The Supreme Court is gradually coming to terms with the effect information technology is having on the Fourth Amendment. In 2001, the Kyllo court curtailed the use of high-tech devices for searching homes. In its early 2012 decision in United States v. Jones, a unanimous Court agreed that government agents can’t attach a GPS device to a vehicle and track it for four weeks without a warrant.
But the Court was divided as to rationale. The majority opinion in Jones found (consistent with Cato’s brief) that attaching the device to the car was at the heart of the Fourth Amendment violation. Four concurring members of the Court felt that the government’s tracking violated a “reasonable expectation of privacy.”
What is the right way to decide these cases? Fourth Amendment law is at a crossroads.
The next round of development in Fourth Amendment law may come in a pair of cases being argued in April.
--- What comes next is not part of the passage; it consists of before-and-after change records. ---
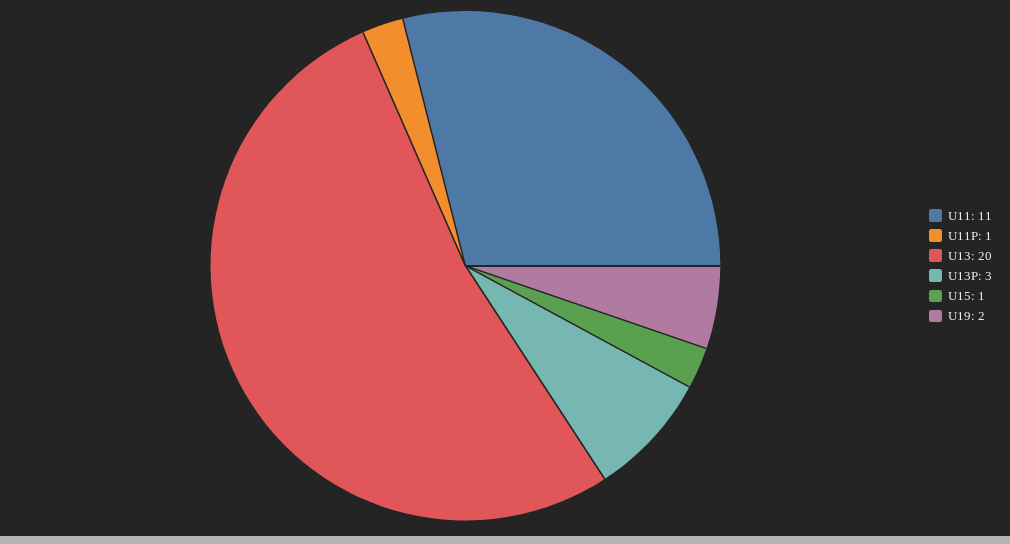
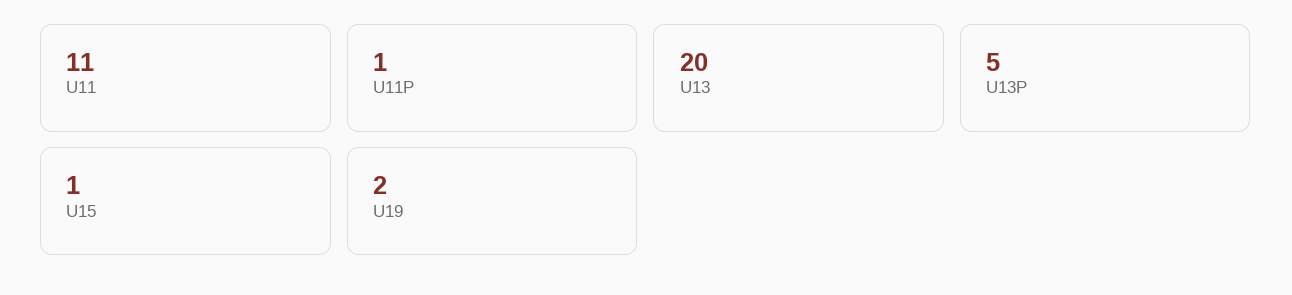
  {
    "U11": 11,
    "U11P": 1,
    "U13": 20,
-   "U13P": 3,
+   "U13P": 5,
    "U15": 1,
    "U19": 2
  }

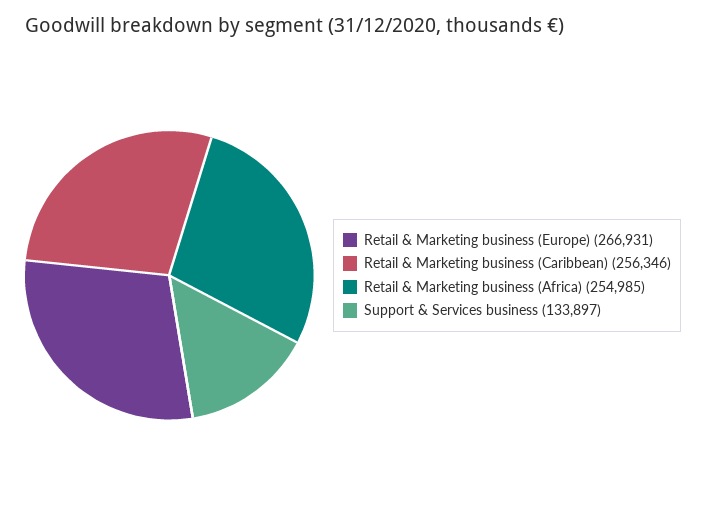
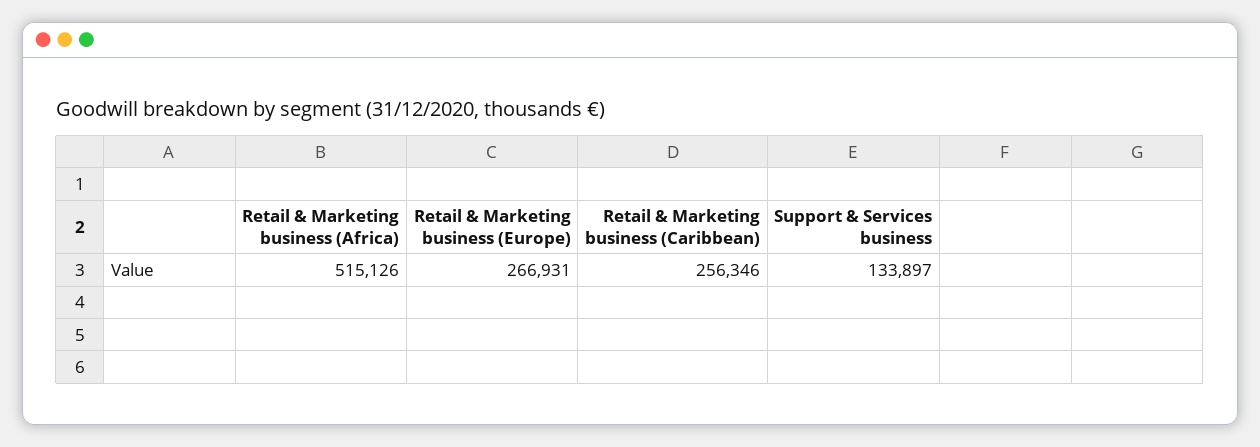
  {
    "Retail & Marketing business (Europe)": 266931,
    "Retail & Marketing business (Caribbean)": 256346,
-   "Retail & Marketing business (Africa)": 254985,
+   "Retail & Marketing business (Africa)": 515126,
    "Support & Services business": 133897
  }

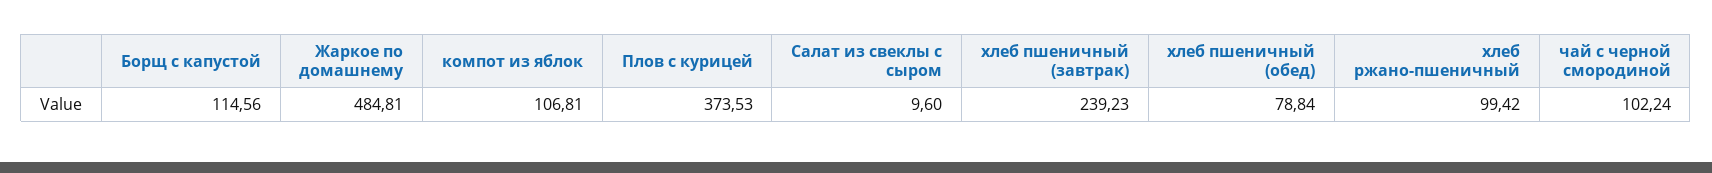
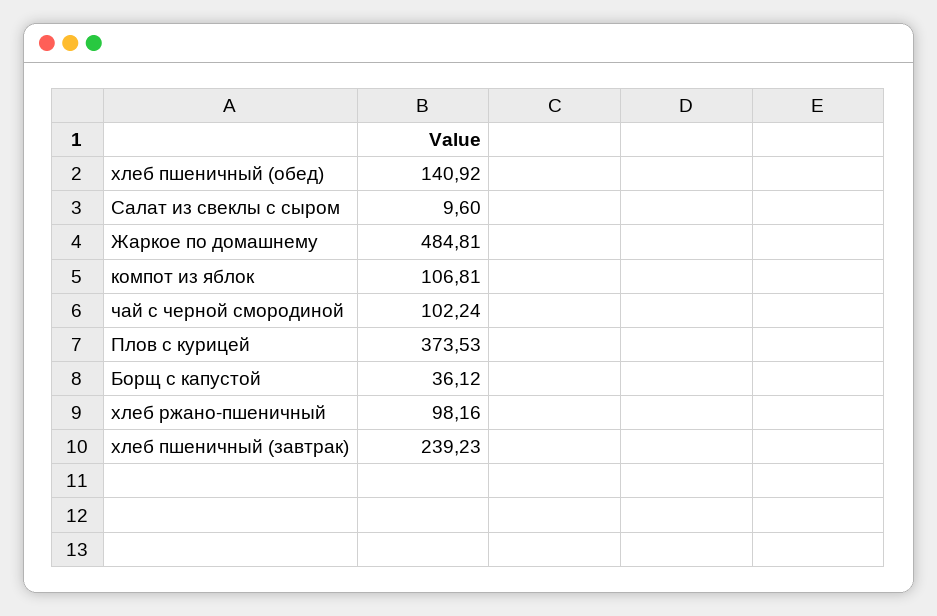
  {
-   "Борщ с капустой": 114.56,
+   "Борщ с капустой": 36.12,
    "Жаркое по домашнему": 484.81,
    "компот из яблок": 106.81,
    "Плов с курицей": 373.53,
    "Салат из свеклы с сыром": 9.6,
    "хлеб пшеничный (завтрак)": 239.23,
-   "хлеб пшеничный (обед)": 78.84,
+   "хлеб пшеничный (обед)": 140.92,
-   "хлеб ржано-пшеничный": 99.42,
+   "хлеб ржано-пшеничный": 98.16,
    "чай с черной смородиной": 102.24
  }

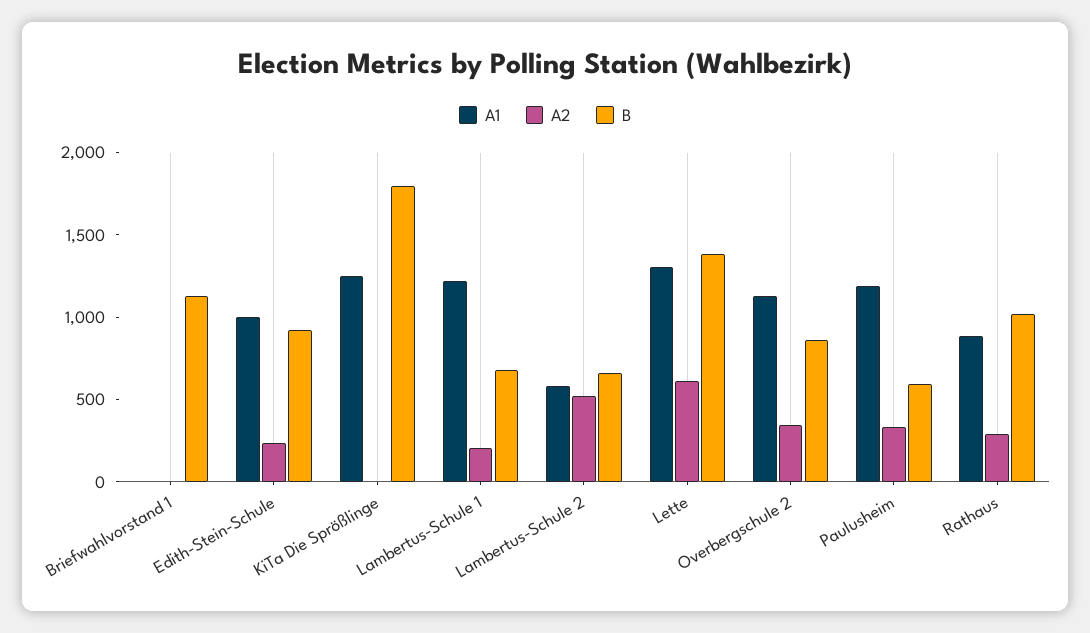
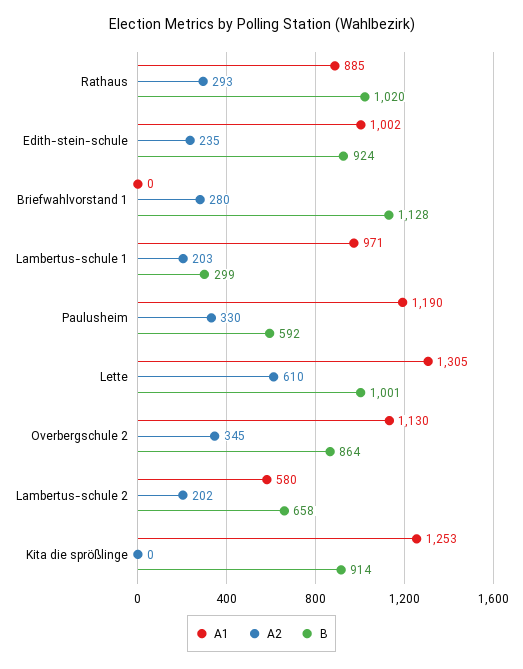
  {
    "A1": {
      "Briefwahlvorstand 1": 0,
      "Edith-Stein-Schule": 1002,
      "KiTa Die Sprößlinge": 1253,
-     "Lambertus-Schule 1": 1200,
+     "Lambertus-Schule 1": 971,
      "Lambertus-Schule 2": 580,
      "Lette": 1305,
      "Overbergschule 2": 1130,
      "Paulusheim": 1190,
      "Rathaus": 885
    },
    "A2": {
-     "Briefwahlvorstand 1": 0,
+     "Briefwahlvorstand 1": 280,
      "Edith-Stein-Schule": 235,
      "KiTa Die Sprößlinge": 0,
      "Lambertus-Schule 1": 203,
-     "Lambertus-Schule 2": 500,
+     "Lambertus-Schule 2": 202,
      "Lette": 610,
      "Overbergschule 2": 345,
      "Paulusheim": 330,
      "Rathaus": 293
    },
    "B": {
      "Briefwahlvorstand 1": 1128,
      "Edith-Stein-Schule": 924,
-     "KiTa Die Sprößlinge": 1800,
+     "KiTa Die Sprößlinge": 914,
-     "Lambertus-Schule 1": 700,
+     "Lambertus-Schule 1": 299,
      "Lambertus-Schule 2": 658,
-     "Lette": 1400,
+     "Lette": 1001,
      "Overbergschule 2": 864,
      "Paulusheim": 592,
      "Rathaus": 1020
    }
  }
They ask whether government agents are entitled to search the cell phone of someone they’ve arrested merely because the phone has been properly seized. Riley v. California and Wurie v. United States have slightly different fact patterns, which should allow the fullest exposition of the issues.
Cato’s brief in Riley, filed this week, again seeks to guide the Court toward using time-tested principles in Fourth Amendment cases. Rather than vague pronouncements about privacy and people’s expectations around it, we invite the Court to apply the Fourth Amendment as a law.